Multianalyte-Compatible Lysis for the Detection of P. aeruginosa and IL-6 via Lateral Flow Immunoassay ^†

Abstract

The development of new multianalyte biosensors that can detect multiple classes of biomolecules is highly desirable and will greatly improve medical diagnostics. In the field of infectious diseases, for example, it is beneficial to detect pathogens via nucleic acid analysis together with host immune response markers. In this work, we present a multianalyte-compatible lysis using antimicrobial peptides (AMPs). This strategy enables the simultaneous detection of bacterial DNA and inflammatory biomarkers via multianalyte lateral flow immunoassay (LFIA).

1. Introduction

Wound infections represent a huge problem for patients and the healthcare system. Their early diagnosis is fundamental for a sufficient wound care. In this regard, it is important to differentiate between colonized and infected wounds [1]. Currently, there are no biosensors available that enable (i) the detection of wound pathogens and (ii) the differentiation between active and inactive infections. To tackle this need, we recently developed a novel multianalyte biosensor that enables the simultaneous detection of bacterial DNA and interleukin-6 (IL-6) from a single sample [2]. To realize our vision of a fully integrated biosensor, a multianalyte-compatible lysis strategy is of uttermost importance. Here, we report the usage of antimicrobial peptides (AMPs) for the lysis of Pseudomonas aeruginosa (P. aeruginosa) and subsequent detection of both biomarkers via LFIA.

2. Materials and Methods

AMPs were used to lyse P. aeruginosa (Figure 1A).

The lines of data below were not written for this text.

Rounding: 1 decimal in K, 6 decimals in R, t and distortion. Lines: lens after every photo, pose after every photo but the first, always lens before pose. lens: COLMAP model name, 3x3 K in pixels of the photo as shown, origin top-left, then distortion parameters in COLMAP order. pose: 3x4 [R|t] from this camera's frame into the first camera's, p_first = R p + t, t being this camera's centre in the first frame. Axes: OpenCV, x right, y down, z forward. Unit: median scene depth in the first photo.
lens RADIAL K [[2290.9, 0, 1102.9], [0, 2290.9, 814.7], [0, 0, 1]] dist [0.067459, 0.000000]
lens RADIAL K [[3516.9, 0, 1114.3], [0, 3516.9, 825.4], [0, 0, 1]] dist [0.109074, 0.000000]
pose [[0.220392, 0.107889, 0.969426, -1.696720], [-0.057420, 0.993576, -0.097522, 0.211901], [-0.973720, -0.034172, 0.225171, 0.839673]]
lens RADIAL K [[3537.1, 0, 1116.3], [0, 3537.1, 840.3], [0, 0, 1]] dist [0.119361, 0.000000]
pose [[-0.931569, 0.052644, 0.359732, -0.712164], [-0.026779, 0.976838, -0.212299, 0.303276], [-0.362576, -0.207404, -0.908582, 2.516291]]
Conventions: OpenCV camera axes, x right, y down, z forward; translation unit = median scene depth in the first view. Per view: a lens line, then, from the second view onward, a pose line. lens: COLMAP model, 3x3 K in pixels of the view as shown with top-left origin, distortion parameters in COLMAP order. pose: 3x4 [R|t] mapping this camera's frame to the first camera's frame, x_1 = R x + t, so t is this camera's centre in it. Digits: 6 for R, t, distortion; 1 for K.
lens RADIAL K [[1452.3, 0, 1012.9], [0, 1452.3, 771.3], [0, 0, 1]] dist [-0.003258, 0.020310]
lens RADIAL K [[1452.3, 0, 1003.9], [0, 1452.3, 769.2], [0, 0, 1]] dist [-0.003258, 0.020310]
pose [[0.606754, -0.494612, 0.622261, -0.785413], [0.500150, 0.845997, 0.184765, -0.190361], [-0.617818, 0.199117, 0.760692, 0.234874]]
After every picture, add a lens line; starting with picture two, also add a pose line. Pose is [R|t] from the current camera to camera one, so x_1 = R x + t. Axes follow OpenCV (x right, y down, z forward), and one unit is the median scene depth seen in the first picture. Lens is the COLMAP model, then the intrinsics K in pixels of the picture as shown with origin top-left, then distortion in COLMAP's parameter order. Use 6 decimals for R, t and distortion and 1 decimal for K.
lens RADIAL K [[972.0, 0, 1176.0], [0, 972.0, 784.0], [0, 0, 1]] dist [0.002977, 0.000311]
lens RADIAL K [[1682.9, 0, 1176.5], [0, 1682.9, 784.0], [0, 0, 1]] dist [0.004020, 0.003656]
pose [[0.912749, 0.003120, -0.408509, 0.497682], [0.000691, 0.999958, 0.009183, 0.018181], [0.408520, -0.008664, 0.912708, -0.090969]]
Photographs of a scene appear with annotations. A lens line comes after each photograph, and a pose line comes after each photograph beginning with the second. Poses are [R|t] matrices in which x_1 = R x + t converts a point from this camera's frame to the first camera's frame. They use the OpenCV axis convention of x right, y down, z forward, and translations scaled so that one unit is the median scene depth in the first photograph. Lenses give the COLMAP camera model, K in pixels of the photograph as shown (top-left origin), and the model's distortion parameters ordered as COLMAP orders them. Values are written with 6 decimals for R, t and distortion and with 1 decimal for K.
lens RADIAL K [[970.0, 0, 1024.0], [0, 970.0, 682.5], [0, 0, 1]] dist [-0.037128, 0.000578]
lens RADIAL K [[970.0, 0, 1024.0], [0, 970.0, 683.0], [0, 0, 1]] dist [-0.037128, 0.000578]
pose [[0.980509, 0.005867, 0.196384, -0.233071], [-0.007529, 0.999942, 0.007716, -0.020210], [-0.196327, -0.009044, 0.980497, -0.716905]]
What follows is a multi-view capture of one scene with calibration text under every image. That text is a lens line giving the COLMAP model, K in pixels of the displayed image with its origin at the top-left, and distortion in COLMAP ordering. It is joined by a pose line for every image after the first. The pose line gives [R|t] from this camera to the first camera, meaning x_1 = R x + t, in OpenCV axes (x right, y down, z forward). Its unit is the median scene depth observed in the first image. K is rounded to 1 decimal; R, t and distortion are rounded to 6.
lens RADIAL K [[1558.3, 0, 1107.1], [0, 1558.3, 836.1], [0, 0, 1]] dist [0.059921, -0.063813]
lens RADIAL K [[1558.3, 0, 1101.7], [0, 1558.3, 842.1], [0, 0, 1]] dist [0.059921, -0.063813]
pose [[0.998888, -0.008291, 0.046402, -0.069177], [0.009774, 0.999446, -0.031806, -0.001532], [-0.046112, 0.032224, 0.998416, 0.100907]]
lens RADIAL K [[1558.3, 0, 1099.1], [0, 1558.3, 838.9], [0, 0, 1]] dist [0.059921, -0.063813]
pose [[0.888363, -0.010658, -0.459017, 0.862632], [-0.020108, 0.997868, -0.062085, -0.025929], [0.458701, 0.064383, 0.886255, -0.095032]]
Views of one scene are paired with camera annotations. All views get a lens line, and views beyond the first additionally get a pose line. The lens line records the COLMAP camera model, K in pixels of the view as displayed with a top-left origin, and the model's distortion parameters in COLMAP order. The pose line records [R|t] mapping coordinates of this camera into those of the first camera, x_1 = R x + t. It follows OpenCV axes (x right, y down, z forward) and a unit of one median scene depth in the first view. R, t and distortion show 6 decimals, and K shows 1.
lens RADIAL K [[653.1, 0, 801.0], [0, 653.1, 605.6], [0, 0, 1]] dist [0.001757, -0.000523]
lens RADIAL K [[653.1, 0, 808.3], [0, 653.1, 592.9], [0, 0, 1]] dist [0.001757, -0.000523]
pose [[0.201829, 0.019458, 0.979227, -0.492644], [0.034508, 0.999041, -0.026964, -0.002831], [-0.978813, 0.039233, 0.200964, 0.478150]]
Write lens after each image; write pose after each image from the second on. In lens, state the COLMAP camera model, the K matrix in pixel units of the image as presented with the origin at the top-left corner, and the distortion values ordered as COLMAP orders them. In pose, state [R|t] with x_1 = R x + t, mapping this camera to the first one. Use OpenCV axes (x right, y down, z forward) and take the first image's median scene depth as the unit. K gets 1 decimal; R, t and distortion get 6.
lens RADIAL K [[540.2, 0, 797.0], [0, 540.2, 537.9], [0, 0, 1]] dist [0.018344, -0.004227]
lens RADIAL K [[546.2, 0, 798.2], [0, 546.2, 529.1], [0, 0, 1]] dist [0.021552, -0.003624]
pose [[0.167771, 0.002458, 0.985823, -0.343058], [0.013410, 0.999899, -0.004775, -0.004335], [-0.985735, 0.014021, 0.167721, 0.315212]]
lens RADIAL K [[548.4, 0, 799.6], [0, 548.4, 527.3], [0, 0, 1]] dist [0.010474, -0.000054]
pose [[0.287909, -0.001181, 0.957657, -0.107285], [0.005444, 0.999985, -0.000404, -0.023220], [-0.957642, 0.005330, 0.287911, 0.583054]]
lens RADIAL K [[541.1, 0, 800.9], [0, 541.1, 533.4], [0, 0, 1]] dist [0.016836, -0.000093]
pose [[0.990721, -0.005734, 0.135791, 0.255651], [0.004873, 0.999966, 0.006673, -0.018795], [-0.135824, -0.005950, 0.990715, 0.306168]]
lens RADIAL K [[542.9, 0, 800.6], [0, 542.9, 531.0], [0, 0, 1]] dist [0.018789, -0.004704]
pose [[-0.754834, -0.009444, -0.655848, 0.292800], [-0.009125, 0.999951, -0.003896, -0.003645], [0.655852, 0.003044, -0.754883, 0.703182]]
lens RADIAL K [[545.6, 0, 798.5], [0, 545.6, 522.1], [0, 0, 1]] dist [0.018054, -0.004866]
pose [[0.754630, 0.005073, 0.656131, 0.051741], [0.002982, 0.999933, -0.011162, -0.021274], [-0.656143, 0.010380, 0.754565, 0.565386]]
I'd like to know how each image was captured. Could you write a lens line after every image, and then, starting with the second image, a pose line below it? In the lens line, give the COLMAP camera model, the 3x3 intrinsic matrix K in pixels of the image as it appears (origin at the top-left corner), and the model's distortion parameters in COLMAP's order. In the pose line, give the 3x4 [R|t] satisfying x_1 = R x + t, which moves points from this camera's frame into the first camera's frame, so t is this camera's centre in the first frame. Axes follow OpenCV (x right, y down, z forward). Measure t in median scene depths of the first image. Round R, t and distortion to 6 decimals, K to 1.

For a proof-of-principle investigation, 105 CFU/mL P. aeruginosa and 500 ng/mL IL-6 were incubated for 5 min at room temperature in a lysis buffer (50 mM Tris-HCl, pH 7.5, 100 mM NaCl, 1% Brij 35) containing 50 μM of the AMP cecropin P1 (CP1). Next, the crude lysate (containing IL-6 and lysed bacteria) was added to the recombinase polymerase amplification (RPA) reaction (Figure 1B). P. aeruginosa DNA was amplified and labeled at 37 °C for 20 min, which was compatible with protein stability. Subsequently, IL-6 and the labeled amplicons were detected via LFIA (Figure 1C). The validity of the test results was assessed by flow controls (FC) and an internal amplification control (IAC). Details regarding the multianalyte LFIA have been described elsewhere [2]. AMP-based lysis was compared with bead beating (2 × 20 s 6800 rpm).

3. Results and Discussion

Our recently reported paper-based multianalyte biosensor enables the simultaneous detection of bacterial DNA and IL-6 [2]. For the simultaneous detection of pathogens and inflammatory biomarkers, a multianalyte-compatible lysis strategy is of uttermost importance. Here, we report the usage of CP1, an AMP, for the lysis of P. aeruginosa and subsequent detection of bacterial DNA and IL-6 via LFIA (Figure 1). We show that in presence of IL-6 and/or P. aeruginosa, a signal is generated at the corresponding test lines (TL) (Figure 2), which constitutes a positive test result, whereas for non-lysed samples containing P. aeruginosa, only a low signal is generated, which is comparable to samples without P. aeruginosa. Compared with bead beating, a signal decrease of about 31 ± 11% was observed for samples containing P. aeruginosa. Thus, further optimization is required. In summary, these promising results indicate that AMPs can offer a fast and simple multianalyte-compatible lysis strategy that paves the way towards a point-of-care multianalyte biosensor for wound diagnostics.